On a cold winter's evening in 1987, six middle-school paperboys wander an unfamiliar Milwaukee neighborhood, selling newspaper subscriptions, fueled by their manager Kevin's promises of cash bonuses and dinner at Burger King. But the freaks come out at night in Hampton Heights. Funny, thrilling, filthy, and sneakily beautiful, Dan Kois's Hampton Heights captures without sentimentality the dreams and fears of teenage boys in a tender horror-comedy about camaraderie, bravery, vulnerability, and the terrifying prospect of growing up.
Bluff
Danez Smith
9 p.m. - 10 p.m.
Central Library, Community Rooms 301 & 302
Presented in Partnership with the UW-Madison Office of Multicultural Arts Initiative.

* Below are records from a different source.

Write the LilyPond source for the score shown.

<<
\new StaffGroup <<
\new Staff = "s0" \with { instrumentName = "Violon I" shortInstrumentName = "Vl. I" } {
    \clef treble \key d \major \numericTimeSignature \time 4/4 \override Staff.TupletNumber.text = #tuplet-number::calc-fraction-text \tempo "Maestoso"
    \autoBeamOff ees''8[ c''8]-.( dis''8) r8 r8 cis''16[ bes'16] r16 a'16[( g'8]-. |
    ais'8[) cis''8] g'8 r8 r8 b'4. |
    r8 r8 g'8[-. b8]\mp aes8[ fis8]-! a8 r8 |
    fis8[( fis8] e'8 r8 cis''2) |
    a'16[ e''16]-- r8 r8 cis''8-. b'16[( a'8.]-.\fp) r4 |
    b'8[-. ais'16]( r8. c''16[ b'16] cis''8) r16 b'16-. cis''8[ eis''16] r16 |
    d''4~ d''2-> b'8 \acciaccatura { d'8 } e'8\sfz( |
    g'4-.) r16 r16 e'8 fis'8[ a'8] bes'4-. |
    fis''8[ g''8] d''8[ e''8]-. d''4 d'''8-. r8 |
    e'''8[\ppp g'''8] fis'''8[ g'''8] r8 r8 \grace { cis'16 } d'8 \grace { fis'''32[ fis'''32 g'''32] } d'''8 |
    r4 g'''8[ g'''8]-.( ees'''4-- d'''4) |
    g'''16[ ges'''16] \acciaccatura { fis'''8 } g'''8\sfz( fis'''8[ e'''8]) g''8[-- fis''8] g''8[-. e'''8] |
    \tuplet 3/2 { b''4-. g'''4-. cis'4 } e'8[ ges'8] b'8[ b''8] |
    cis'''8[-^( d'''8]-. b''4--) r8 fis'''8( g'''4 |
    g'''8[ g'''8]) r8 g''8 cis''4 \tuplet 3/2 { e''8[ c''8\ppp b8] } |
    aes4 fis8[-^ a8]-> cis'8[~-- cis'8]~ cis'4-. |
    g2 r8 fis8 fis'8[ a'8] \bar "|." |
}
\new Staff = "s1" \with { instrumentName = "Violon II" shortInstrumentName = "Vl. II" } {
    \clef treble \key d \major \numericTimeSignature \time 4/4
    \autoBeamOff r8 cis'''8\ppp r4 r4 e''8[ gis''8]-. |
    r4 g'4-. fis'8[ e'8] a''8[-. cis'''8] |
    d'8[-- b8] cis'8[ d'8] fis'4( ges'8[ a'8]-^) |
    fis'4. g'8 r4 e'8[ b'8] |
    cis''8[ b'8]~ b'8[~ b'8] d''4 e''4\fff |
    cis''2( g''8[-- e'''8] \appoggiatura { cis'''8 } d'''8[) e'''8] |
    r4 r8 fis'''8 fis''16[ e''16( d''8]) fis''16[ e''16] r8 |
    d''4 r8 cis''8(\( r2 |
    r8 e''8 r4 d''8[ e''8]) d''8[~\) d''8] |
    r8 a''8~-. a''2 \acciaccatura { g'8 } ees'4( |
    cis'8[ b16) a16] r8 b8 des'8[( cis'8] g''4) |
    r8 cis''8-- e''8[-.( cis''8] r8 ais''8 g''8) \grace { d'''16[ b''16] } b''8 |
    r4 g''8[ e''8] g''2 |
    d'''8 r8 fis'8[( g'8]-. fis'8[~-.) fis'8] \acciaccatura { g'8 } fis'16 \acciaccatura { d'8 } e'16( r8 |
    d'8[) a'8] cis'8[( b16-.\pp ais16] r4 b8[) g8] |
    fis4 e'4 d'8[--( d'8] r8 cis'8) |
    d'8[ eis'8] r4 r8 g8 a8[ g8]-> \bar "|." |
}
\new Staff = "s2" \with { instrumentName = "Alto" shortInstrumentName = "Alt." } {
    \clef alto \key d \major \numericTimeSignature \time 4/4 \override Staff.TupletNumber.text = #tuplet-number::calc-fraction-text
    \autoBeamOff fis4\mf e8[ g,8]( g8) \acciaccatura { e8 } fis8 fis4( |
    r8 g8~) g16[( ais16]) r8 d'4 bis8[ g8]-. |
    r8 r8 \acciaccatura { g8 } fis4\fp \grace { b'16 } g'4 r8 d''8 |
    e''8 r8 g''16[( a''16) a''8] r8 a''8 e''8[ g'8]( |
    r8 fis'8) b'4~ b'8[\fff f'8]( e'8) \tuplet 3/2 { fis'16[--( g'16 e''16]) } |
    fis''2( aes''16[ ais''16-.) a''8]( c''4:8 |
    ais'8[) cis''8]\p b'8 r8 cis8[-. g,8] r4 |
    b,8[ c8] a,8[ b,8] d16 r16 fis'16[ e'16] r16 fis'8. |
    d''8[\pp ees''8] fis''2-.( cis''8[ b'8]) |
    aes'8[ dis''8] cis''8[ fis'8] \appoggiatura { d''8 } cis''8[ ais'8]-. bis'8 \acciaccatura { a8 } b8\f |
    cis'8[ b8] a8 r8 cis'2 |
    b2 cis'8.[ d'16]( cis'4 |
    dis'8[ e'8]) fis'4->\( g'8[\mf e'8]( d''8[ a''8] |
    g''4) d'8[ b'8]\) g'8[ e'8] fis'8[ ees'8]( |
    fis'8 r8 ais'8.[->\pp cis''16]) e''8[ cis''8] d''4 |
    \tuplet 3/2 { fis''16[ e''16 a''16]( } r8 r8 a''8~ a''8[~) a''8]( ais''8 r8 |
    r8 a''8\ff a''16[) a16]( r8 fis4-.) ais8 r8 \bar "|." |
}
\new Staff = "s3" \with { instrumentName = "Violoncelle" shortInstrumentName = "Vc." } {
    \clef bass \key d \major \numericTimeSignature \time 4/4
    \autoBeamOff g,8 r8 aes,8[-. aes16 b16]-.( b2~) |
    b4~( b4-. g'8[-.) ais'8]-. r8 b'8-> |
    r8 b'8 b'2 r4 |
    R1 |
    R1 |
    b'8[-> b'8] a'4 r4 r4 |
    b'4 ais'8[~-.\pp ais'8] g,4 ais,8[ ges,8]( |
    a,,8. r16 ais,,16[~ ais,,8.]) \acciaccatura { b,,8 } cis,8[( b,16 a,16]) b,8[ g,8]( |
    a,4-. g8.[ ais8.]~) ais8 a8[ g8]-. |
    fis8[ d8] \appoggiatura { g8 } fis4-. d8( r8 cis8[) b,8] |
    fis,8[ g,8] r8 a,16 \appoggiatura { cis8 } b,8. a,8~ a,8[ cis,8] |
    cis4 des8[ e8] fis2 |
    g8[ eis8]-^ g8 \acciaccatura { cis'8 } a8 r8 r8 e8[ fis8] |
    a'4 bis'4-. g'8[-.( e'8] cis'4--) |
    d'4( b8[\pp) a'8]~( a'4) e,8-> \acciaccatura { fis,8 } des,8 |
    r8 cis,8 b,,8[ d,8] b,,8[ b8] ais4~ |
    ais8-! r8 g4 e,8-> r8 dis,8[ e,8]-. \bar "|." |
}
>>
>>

Written after two years of artistic silence, during which the world came to a halt due to the COVID-19 pandemic and Minneapolis became the epicenter of protest following the murder of George Floyd, Bluff is Danez Smith's powerful reckoning with their role and responsibility as a poet and with their hometown of the Twin Cities. This is a book of awakening out of violence, guilt, shame, and critical pessimism to wonder and imagine how we can strive toward a new existence in a world that seems to be dissolving into desolate futures.
Smith brings a startling urgency to these poems, their questions demanding a new language, a deep self-scrutiny, and virtuosic textual shapes. A series of ars poetica gives way to "anti poetica" and "ars america" to implicate poetry's collusions with unchecked capitalism. A photographic collage accrues across a sequence to make clear the consequences of America's acceptance of mass shootings. A brilliant long poem—part map, part annotation, part visual argument—offers the history of Saint Paul's vibrant Rondo neighborhood before and after officials decided to run an interstate directly through it.
Bluff is a kind of manifesto about artistic resilience, even when time and will can seem fleeting, when the places we most love—those given and made—are burning. In this soaring collection, Smith turns to honesty, hope, rage, and imagination to envision futures that seem possible.